ST. PAUL, Minn. (AP) — A longstanding list from the Archdiocese of St. Paul and Minneapolis of 33 priests "credibly accused" of sexual abuse was incomplete, with the actual number of accused or suspected priests more than twice the official count, Minnesota Public Radio News reported Wednesday.
MPR reported (http://bit.ly/1nNSx07 ) that its investigation found that the archdiocese dealt with allegations and suspicions of child sexual abuse involving at least 70 clergy members since 1950. The station posted a searchable database on them. The priests served in nearly every parish of the archdiocese, according to MPR, which based its own list on a review of other lists compiled by church officials, court records, private settlements, police reports and hundreds of internal church documents.
The station said it also found more than a dozen other priests referred to as possible child abusers in private lists and memos but could find no information about their alleged crimes. MPR said it was not naming them.
But the archdiocese said the MPR report "includes numerous inaccuracies, misrepresentations and omissions." At least 16 of the clergy members identified by MPR were the subject of "false, meritless or unsubstantiated accusations against them," the archdiocese said in a statement released late Wednesday.
The archdiocese also said at least two people on MPR's list had never served in the archdiocese. The archdiocese stressed the care it has repeatedly taken to distinguish between priests who are credibly accused and those who are simply accused.
"The archdiocese is dedicated to accurate and responsible reporting of clergy against whom substantiated claims of sexual abuse of a minor have been made," the statement said.
The list of 33 was just one of many lists of accused priests stored on computers and in filing cabinets at the chancery in St. Paul. Church officials later stopped writing lists for fear they would have to be disclosed in lawsuits, said Jennifer Haselberger, a former canon lawyer for the archdiocese who resigned last April in protest of its handling of clergy sexual misconduct. She then became a whistleblower.
It's not clear why some men weren't named on the official list of 33, which was compiled by the Rev. Kevin McDonough, former vicar general of the archdiocese, at the height of the national clergy abuse scandal 11 years ago, MPR reported. The archdiocese acknowledged the existence of the list in 2003 but declined to release the names until a judge ordered the archdiocese to do so in December. Documents suggest that McDonough in several cases simply lost track of all the allegations, the report said.
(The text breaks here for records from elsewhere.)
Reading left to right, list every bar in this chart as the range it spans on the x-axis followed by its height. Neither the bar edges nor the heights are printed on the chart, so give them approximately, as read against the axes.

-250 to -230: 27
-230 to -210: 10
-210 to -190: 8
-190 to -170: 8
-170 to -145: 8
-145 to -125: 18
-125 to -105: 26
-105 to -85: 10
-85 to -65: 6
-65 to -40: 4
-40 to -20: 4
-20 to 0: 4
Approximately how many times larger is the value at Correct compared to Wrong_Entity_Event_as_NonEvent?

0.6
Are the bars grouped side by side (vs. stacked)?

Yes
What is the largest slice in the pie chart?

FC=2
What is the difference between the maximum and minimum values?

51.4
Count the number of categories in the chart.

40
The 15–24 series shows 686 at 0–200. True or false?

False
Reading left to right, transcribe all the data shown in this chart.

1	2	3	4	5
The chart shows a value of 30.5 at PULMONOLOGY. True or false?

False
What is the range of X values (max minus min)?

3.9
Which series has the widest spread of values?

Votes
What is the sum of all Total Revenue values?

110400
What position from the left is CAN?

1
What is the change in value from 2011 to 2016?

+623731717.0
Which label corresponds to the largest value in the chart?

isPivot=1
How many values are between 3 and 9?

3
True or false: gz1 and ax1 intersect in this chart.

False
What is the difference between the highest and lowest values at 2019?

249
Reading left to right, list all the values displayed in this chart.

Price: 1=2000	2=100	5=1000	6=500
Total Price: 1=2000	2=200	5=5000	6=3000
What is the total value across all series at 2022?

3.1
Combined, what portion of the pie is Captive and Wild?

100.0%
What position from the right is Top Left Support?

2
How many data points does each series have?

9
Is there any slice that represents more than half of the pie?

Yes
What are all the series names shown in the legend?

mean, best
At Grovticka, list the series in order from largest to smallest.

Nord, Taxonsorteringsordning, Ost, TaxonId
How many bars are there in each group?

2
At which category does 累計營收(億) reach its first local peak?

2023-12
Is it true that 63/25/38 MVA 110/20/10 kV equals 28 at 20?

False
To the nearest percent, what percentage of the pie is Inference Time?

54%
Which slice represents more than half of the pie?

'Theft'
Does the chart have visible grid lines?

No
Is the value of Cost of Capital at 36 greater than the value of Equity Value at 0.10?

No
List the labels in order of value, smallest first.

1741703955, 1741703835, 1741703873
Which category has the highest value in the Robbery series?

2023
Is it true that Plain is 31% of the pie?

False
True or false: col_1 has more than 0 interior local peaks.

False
Archbishop John Nienstedt, through a spokesman, declined MPR's interview request, and McDonough did not respond to its interview request. A spokesman for the archdiocese wouldn't explain how abuse claims were vetted for credibility.
Some of the accused on MPR's list remain in ministry. Others are long dead. Several have been included on other lists of "credibly accused" priests from other dioceses or religious orders but their assignments in the archdiocese were kept private.
MPR's Investigation found that at least 21 priests named as suspected child abusers by other dioceses and religious orders had served in the Twin Cities archdiocese. At least four priests have been the subject of lawsuits for alleged child sexual abuse but weren't on the archdiocese's public list. At least 10 of the clerics were criminally investigated, the report said.
MPR said it found only four priests who served or worked in the Twin Cities who were criminally convicted of child sexual abuse. In every other case, the report said, the archdiocese relied on changing, often vague criteria to determine whether allegations were credible, and that it set standards that were difficult for victims to meet.
The archdiocese hired a private consulting firm, Kinsale Management Consulting, last year to review its clergy personnel files. On Monday, the archdiocese disclosed nine more names of accused priests.
The archdiocese's statement said the list of 33 credibly accused priests was disclosed as part of an individual court case, while other disclosures are different.
"The latter is our promise to victims and the community at large to do all that we can to provide safe environments for children," the archdiocese said. "We look forward to fulfilling our promises to victim and the community as completely and as soon as possible."